# Given task:
Find each row below that contains the word "Recorded" and copy every such row in full.

--------------------

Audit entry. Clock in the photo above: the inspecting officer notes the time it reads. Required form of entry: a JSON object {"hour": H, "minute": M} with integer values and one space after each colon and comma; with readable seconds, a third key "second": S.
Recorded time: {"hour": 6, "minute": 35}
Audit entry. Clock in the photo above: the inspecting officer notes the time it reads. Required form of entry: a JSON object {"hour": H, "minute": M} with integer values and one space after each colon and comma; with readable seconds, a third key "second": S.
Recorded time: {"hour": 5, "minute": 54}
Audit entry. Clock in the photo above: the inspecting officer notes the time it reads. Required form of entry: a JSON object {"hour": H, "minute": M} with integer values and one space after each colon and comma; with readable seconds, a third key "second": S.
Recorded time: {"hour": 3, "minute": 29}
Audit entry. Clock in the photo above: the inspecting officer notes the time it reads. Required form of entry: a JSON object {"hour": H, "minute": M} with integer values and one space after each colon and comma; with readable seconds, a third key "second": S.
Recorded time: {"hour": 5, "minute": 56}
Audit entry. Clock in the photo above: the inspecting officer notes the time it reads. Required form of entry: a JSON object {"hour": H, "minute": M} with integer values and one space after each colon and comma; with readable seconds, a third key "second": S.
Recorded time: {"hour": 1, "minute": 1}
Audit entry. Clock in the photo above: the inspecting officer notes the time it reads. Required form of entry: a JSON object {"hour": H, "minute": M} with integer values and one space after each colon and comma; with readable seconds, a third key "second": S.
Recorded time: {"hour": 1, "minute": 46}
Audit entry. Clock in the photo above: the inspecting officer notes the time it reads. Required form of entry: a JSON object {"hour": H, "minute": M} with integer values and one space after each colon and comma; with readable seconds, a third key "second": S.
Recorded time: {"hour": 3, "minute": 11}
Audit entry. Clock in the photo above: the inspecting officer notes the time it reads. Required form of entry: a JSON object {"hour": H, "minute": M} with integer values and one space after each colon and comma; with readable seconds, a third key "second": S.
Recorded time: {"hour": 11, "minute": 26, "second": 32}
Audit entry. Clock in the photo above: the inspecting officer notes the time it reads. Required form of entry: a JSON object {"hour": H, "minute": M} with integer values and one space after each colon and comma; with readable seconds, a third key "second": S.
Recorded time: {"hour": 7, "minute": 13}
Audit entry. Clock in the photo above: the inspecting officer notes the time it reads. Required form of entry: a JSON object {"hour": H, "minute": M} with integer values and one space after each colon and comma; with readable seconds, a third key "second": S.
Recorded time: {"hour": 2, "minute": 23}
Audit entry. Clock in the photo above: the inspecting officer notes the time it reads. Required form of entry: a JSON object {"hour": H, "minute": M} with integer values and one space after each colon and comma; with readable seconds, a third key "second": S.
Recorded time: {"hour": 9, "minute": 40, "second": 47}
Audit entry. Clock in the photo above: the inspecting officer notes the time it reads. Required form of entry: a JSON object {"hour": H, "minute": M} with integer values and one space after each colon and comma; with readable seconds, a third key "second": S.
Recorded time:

--------------------

# Full response:
Recorded time: {"hour": 6, "minute": 35}
Recorded time: {"hour": 5, "minute": 54}
Recorded time: {"hour": 3, "minute": 29}
Recorded time: {"hour": 5, "minute": 56}
Recorded time: {"hour": 1, "minute": 1}
Recorded time: {"hour": 1, "minute": 46}
Recorded time: {"hour": 3, "minute": 11}
Recorded time: {"hour": 11, "minute": 26, "second": 32}
Recorded time: {"hour": 7, "minute": 13}
Recorded time: {"hour": 2, "minute": 23}
Recorded time: {"hour": 9, "minute": 40, "second": 47}
Recorded time:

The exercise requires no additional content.